The ATARC whitepaper also addresses the human variable in generative AI’s potential. The existing workforces in industry and government will both require training and upskilling to keep pace with generative AI-based tools. Another fundamental challenge is recruiting AI practitioners, data scientists and others with new tech skill sets.

The white paper cites Stanford University’s AI Index 2023 study, which indicates that about 60% of students graduating with doctoral degrees in AI head to work in the private sector, while just under 40% continue on in academia. Fewer than 1% of those graduates go to work for the government.

The federal government could certainly use a youth infusion, given the growing age gap of its workforce. In early December, OPM CIO Guy Cavallo told Nextgov/FCW that last year only 7% of federal employees were under the age of 30, while about 1 in 3 feds were retirement-eligible employees 55 or older.

Twenty-five years ago, Cavallo said, the number of feds under 30 and over 55 were about equal. Cavallo, however, said he was able to hire six recent college graduates through the Pathways internship program in addition to offering AI classes for existing staff to take.
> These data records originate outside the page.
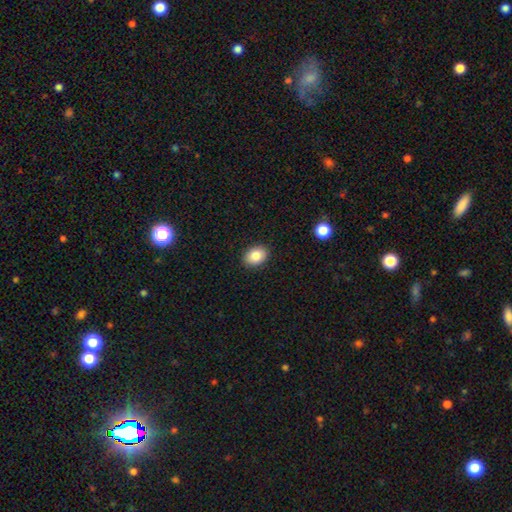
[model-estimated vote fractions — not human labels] smooth-or-featured: smooth: 85% | star or artifact: 8% | featured or disk: 6%
  how-rounded: in between: 69% | round: 30% | cigar-shaped: 1%
  merging: none: 90% | minor disturbance: 8% | major disturbance: 2% | merger: 1%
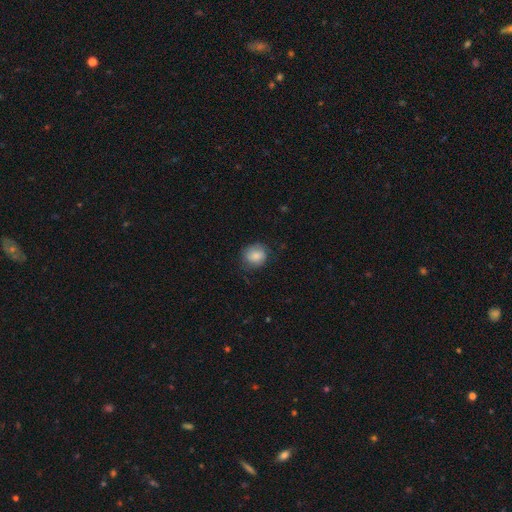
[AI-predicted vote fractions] smooth_or_featured: smooth (p=0.80) [alt: featured or disk p=0.12]
how_rounded: round (p=0.72) [alt: in between p=0.27]
merging: none (p=0.71) [alt: minor disturbance p=0.21]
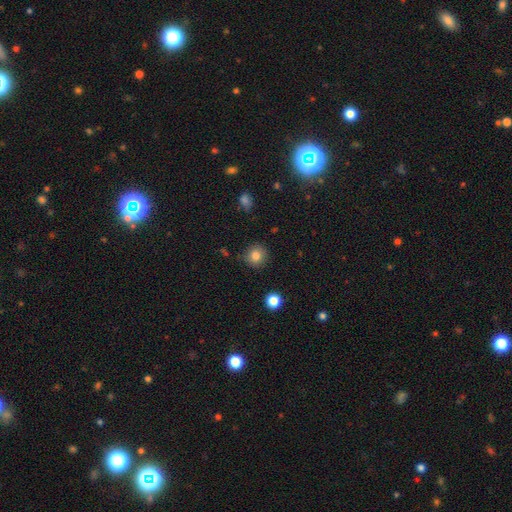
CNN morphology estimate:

“The government must take a different approach to recruit and retain talent skilled in AI technology,” the white paper states, suggesting labs, incubators, or centers of excellence to help attract talent interested in driving meaningful change. Yet the white paper argues that because college textbooks on generative AI are in their nascency, the best bet might simply be to reskill the talent you have.

“With such a huge demand for AI talent from an industry in its infancy, there are simply not enough experts available. As such, the government must train and grow experts from their existing talent,” the white paper said.

There may be uncertainty regarding how industry and government can responsibly use generative AI, but there seems little doubt this technology has a big role to play for government — and, by proxy, the American public — in the years ahead.

“We are really talking about something special,” Ian Buck, vice president and general manager of NVIDIA’s Hyperscale and HPC Computing Business told Nextgov/FCW in late November. “It’s making [people] co-pilots.” 

Editor’s note: ATARC is owned by GovExec, Nextgov/FCW’s parent company.